9. Baby wipes, Purell, Airborne: The travel trifecta of illness protection. There’s a reason why the expression “this place smells as fresh as LaGuardia” doesn’t exist. Airports are veritable petri dishes during the holidays so do your best to fortify yourself against the onslaught of germ stranger-danger.

*I’ll add mouth wash and or toothpaste. It never hurts to have fresh breath!

10. Be safe, Be smart: Scoundrels of all varieties lurk in airports – a $120 ticket is a small price to pay for a half dozen iPods, wallets galore, and perhaps a MacBook or two. Use your good sense, keep your stuff zipped up, and be prepared to pitch the mother of all hissy fits if someone gets all up in your business.

*I am fortunately enough that I have not had my stuff stolen, so I presume this is good advice. In general, be smart about what you’re doing and where you are going, and try try try to not look like a tourist. You make for such easy pickings!

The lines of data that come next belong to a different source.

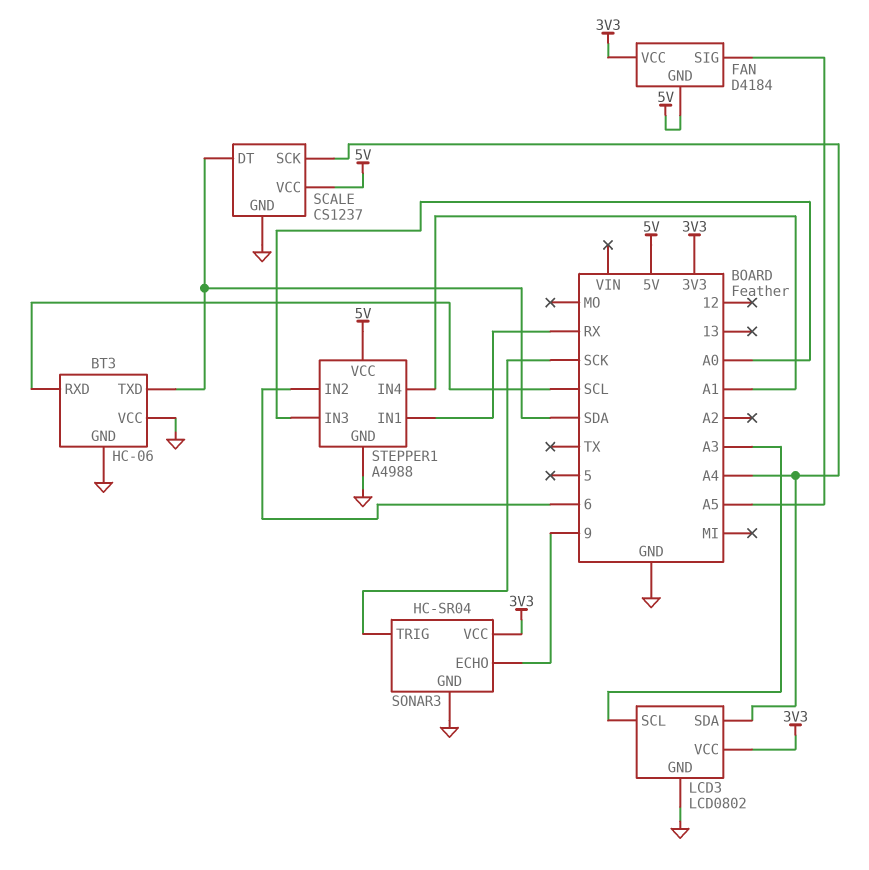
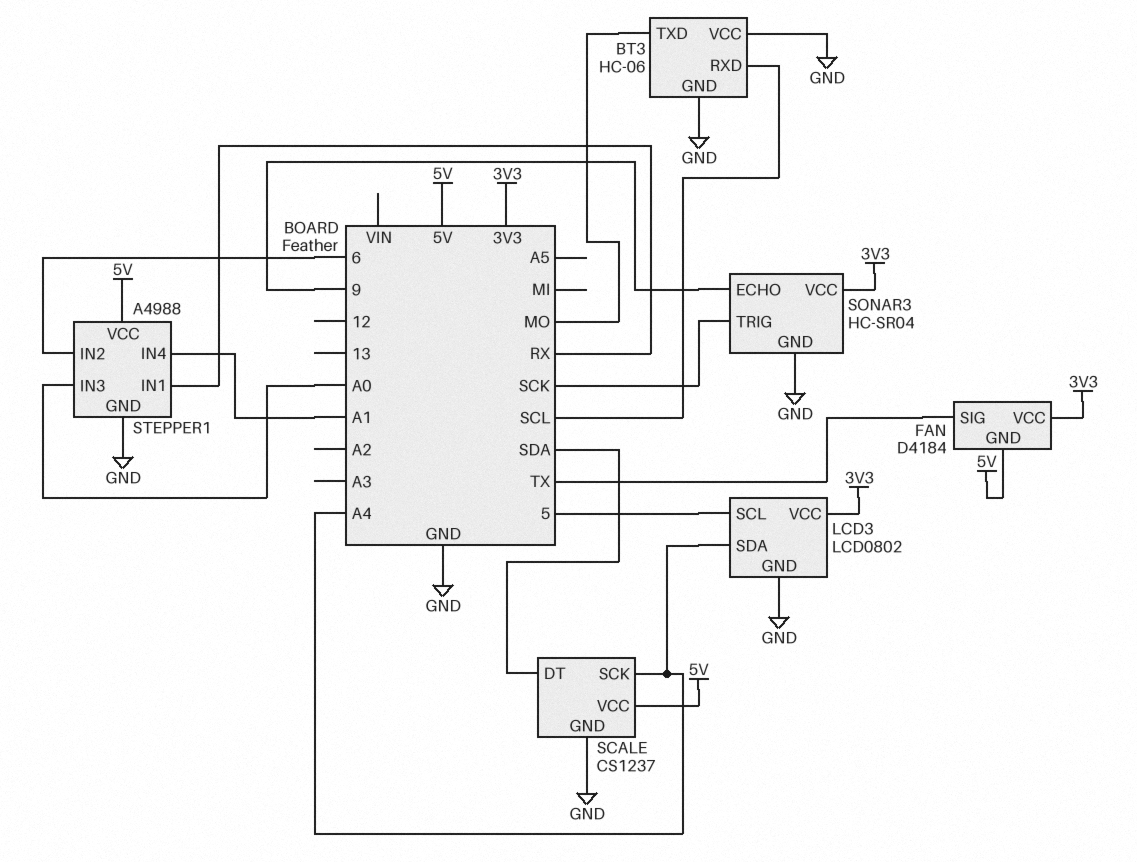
BT3 pin TXD: SDA -> MO
FAN pin SIG: A5 -> TX
LCD3 pin SCL: A3 -> 5

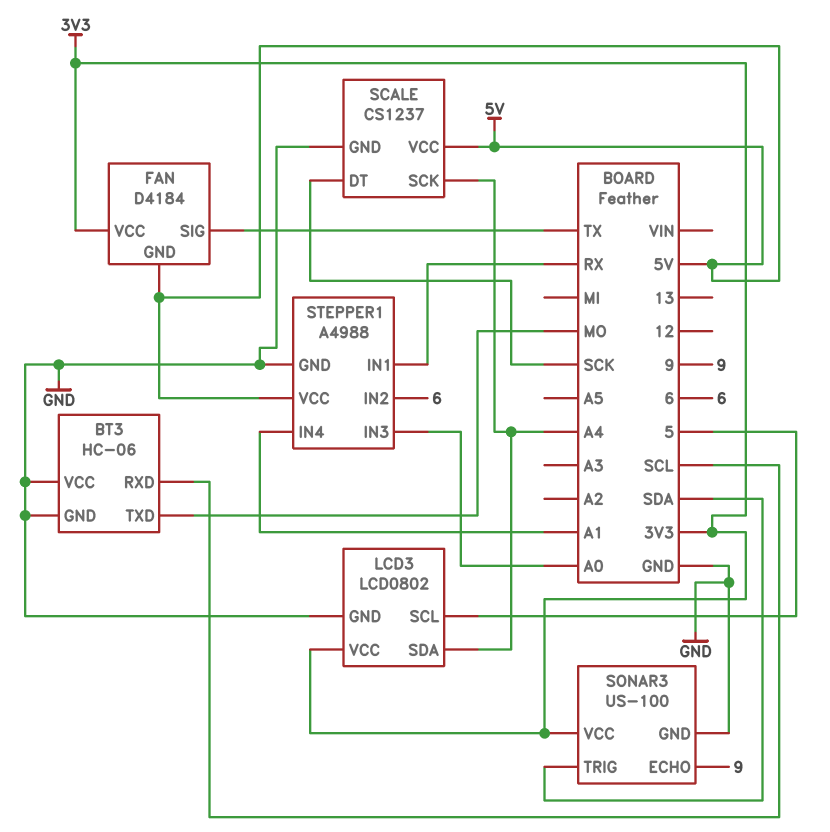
SCALE pin DT: SDA -> SCK
SONAR3: HC-SR04 -> US-100
SONAR3 pin TRIG: SCK -> SDA

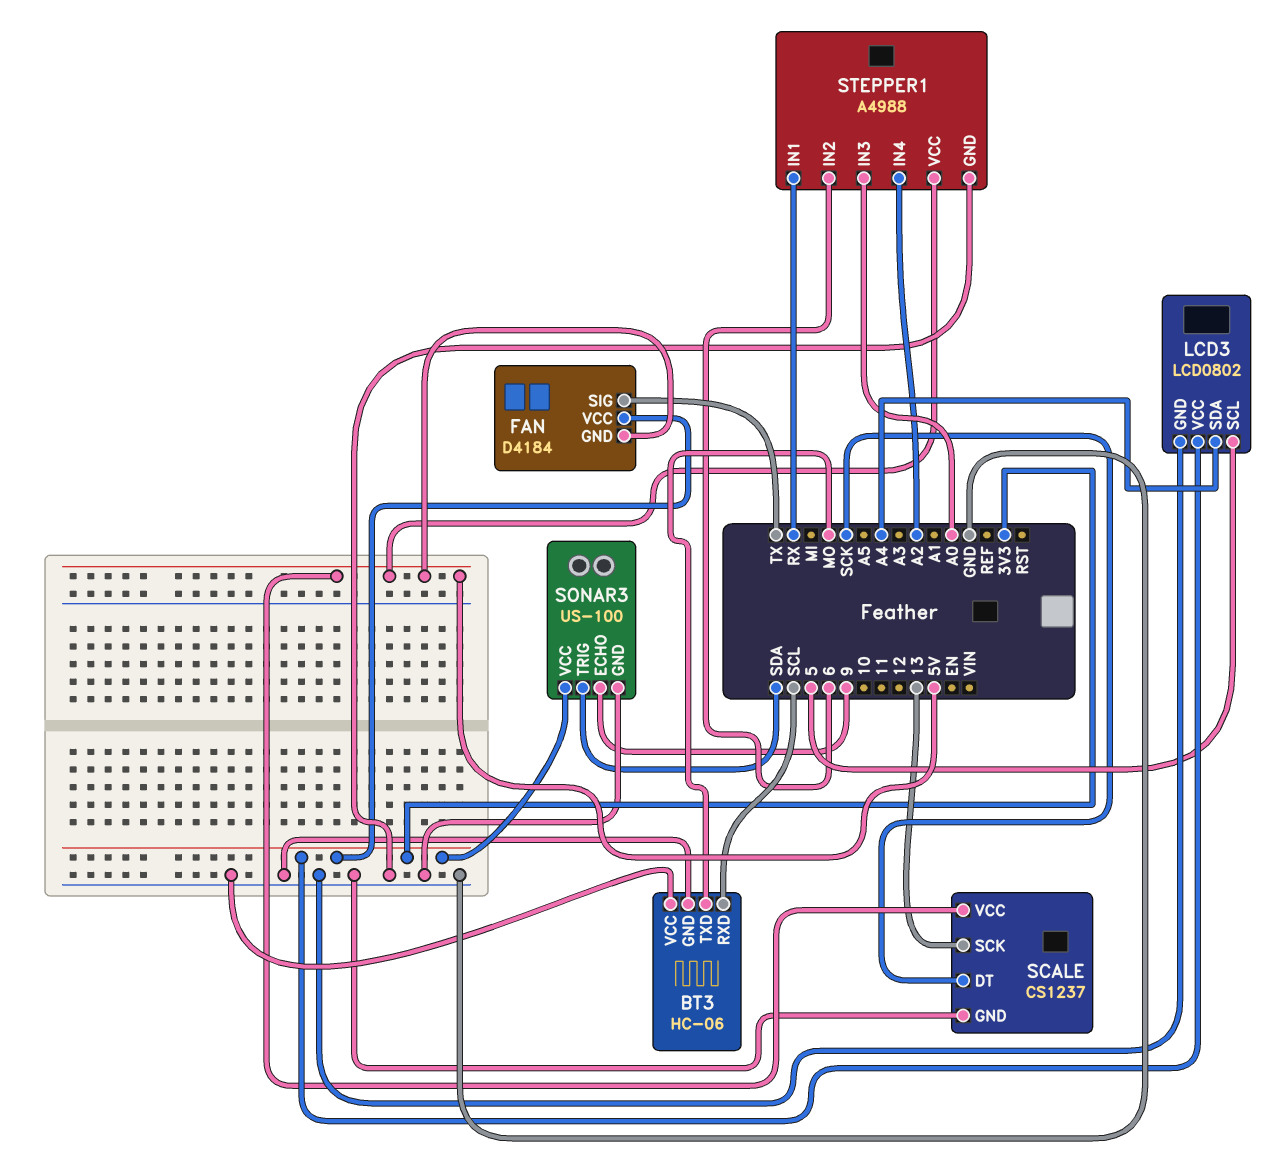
SCALE pin SCK: A4 -> 13
STEPPER1 pin IN4: A1 -> A2

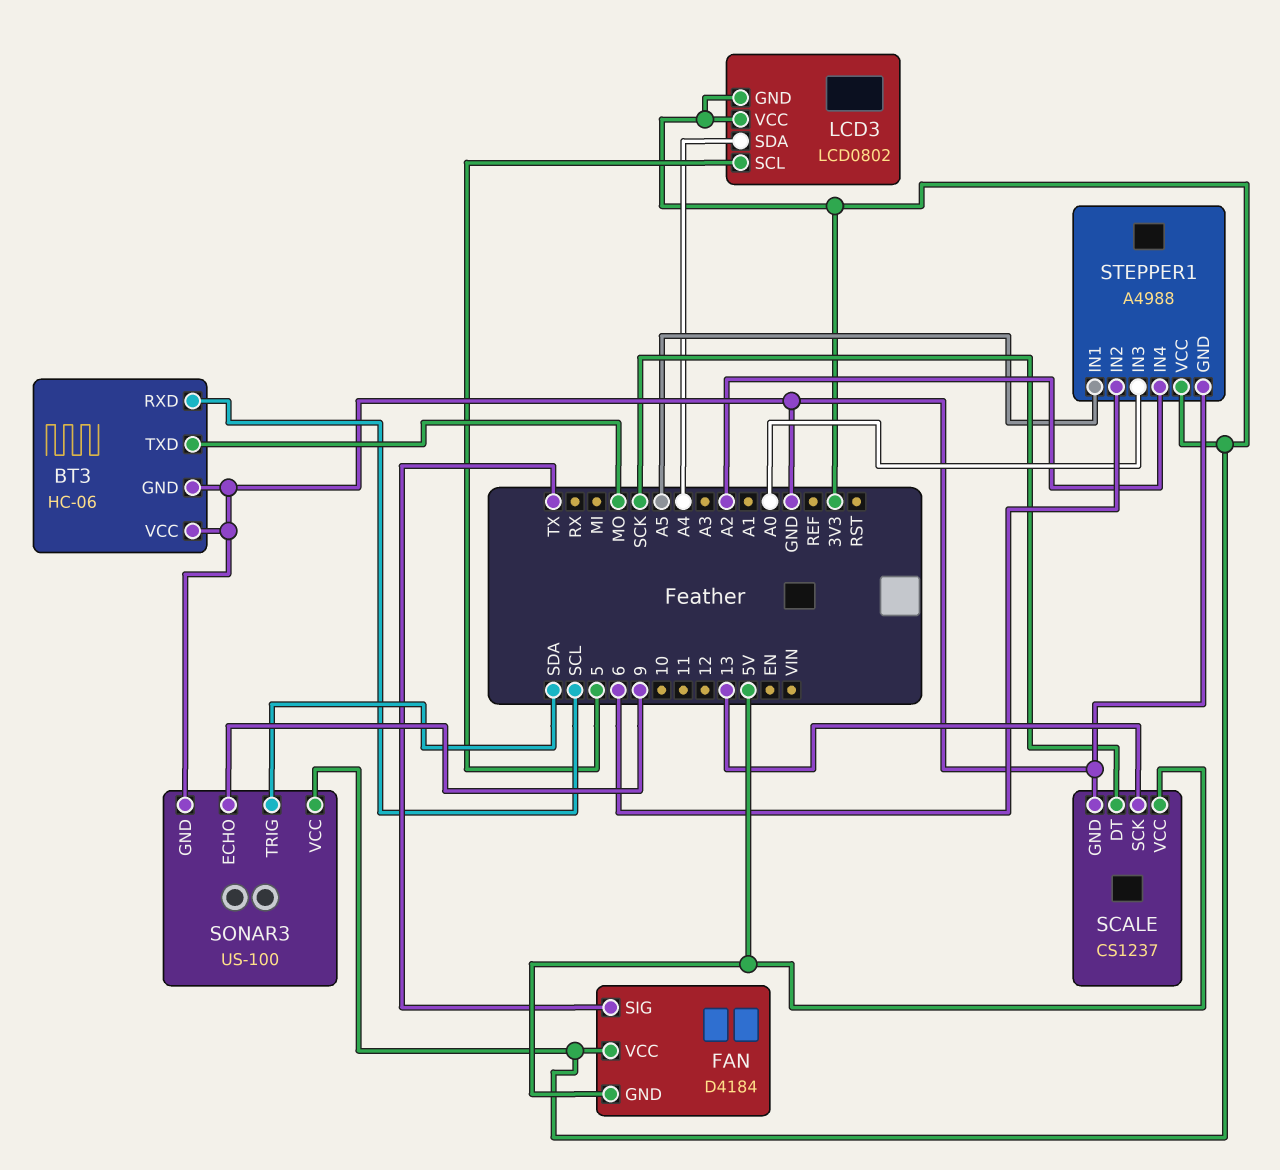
LCD3 pin GND: GND -> 3V3
STEPPER1 pin IN1: RX -> A5
STEPPER1 pin VCC: 5V -> 3V3

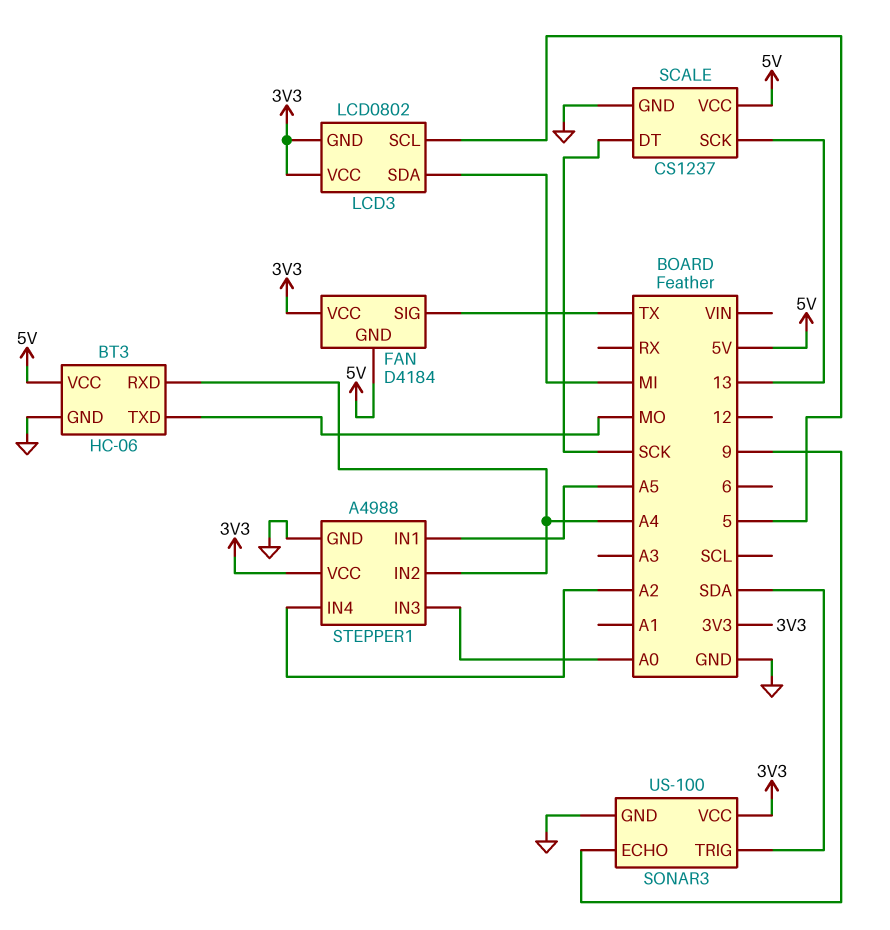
BT3 pin RXD: SCL -> A4
BT3 pin VCC: GND -> 5V
LCD3 pin SDA: A4 -> MI
STEPPER1 pin IN2: 6 -> A4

Last bit of information that is invaluable as an international instructor (and probably traveler). Have an address and phone number of who is coming for you. I repeat: have an address and phone number of the person or hotel you are staying with. England in particular will put you through the ringer if you don’t have this. Going through customs is a serious deal, even if you are used to breezing through them. You only need to be caught once to get flagged, so always have that information on hand.